Due to this, we still do not know much about what is actually happening in the deepest parts of the ocean, especially in the so-called Hadrian zone, which is 6000-11,000 Metres (3.7-6.8 miles) below the surface. Though that area comprises 45% of the world's oceans. So nearly half of the worlds ocean remains largely unexplored. At least for now.

But that might soon change, thanks to NASA and the Woods Hole Oceanographic Institution (WHOI), the world’s leading non-profit dedicated to exploring our oceans.

NASA and WHOI have partnered on a $1.2 million, privately funded effort to research, design, and build a new robot to explore the Hadal zone. A submarine called the Orpheus is complete and ready to explore that underwater wilderness with a whole array of scientific instruments. One day, vehicles like it could explore oceans elsewhere in the solar system, too.

The Orpheus drone was launched into the waters of the Atlantic Ocean near Cape Cod in September.

Bobby Foster for OceanX/Bloomberg Philanthropies

 

The group named the new drone Orpheus, after the mythic Greek hero who dove to the depths of hell to serenaded Hades, the lord of the underworld. It is hoped that Orpheus will one day find new sea creatures at the bottom of the ocean and snap photos of deep-sea life.

Diving and operating at those depths is hard. The WHOI team thought their Nereus deep-ocean vehicle was up to the task in 2014, but the remote-operated machine was lost some six miles under the sea after just six weeks of exploration. So for this project, engineers from NASA's Jet Propulsion Lab are lending a hand.

Their goal is to create a drone submersible so small and so light that, if all goes right, a very distant relative of that same design could explore the icy oceans of Jupiter’s smallest moon, Europa. Orpheus is the first step in that direction.

The team completed the first untethered, autonomous test of the new drone in September, just outside Cape Cod Bay. The robot went to a depth of 176 meters, which is still far above the hadal zone, so it's clear Orpheus still has a long way to go.

The team has equipped Orpheus with four Go-Pro like cameras (with flashes), to help the vehicle navigate on its own and to capture the scenery. The aim is to creates an almost panoramic view of the ocean floor.

During the 176 metre test dive, Orpheus's cameras glimpsed some "crab-like" and "tube-shaped" creatures.

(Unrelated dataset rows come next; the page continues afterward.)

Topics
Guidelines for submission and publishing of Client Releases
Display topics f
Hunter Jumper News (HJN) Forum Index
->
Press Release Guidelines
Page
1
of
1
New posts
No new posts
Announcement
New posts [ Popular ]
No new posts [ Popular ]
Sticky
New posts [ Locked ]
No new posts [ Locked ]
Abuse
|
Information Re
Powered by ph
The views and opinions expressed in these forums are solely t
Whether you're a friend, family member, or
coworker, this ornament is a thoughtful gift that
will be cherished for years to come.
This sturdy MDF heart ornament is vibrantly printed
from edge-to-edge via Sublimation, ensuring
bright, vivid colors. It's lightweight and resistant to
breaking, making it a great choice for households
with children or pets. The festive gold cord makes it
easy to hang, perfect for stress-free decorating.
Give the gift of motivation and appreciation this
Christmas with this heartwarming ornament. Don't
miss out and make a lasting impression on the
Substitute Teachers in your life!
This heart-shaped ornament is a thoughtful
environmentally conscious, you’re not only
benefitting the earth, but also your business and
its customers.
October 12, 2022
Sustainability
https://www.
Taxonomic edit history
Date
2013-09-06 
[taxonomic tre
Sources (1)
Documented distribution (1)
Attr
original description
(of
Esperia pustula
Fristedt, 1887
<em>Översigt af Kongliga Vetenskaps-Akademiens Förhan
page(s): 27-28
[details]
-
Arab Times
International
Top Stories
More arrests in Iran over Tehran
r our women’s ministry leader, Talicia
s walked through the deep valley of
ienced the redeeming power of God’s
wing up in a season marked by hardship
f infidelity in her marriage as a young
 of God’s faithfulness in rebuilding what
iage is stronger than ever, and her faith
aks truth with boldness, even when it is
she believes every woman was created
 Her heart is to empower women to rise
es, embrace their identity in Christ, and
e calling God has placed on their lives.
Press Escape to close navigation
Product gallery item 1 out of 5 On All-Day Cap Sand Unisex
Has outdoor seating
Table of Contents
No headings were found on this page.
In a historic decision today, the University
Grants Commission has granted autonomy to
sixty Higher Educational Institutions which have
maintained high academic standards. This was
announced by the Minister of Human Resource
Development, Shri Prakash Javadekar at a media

The Orpheus drone need to be completely autonomous due to the fact that communication from the bottom of the ocean to the surface can take longer than to the Moon. The drone need to decide on its own about hazards and when to surface.

When Orpheus completes its mission, it releases a couple of steel weights that fall to the sea floor, allowing the machine to float up to the surface and signal for rendezvous. If something were to wrong, the weights are designed to rust off within about a day, which would force the drone back to the ocean surface.

NASA doesn't really do ocean exploration but the pressure at the bottom of Earth's oceans, 16,000 pounds per square inch (psi), happens to be remarkably similar to the pressure on Jupiter's watery moon, Europa.

That makes the Jovian moon is top of NASA's list of candidates, in the search for alien life. But first the group must learn how to spot and recognise the other-worldly life forms that might inhabit an alien ocean.

Orpheus is designed to be a kind of ocean-floor detective in such areas; it's being outfitted with sensors to detect methane, hydrogen sulphide, and helium, which are all promising ingredients for life.

The plan is for Orpheus to eventually be joined by a fleet of other drones. The troupe of about 20 drones would sniff around the deepest corners of world's oceans, looking for signs of life and zeroing in to take photos.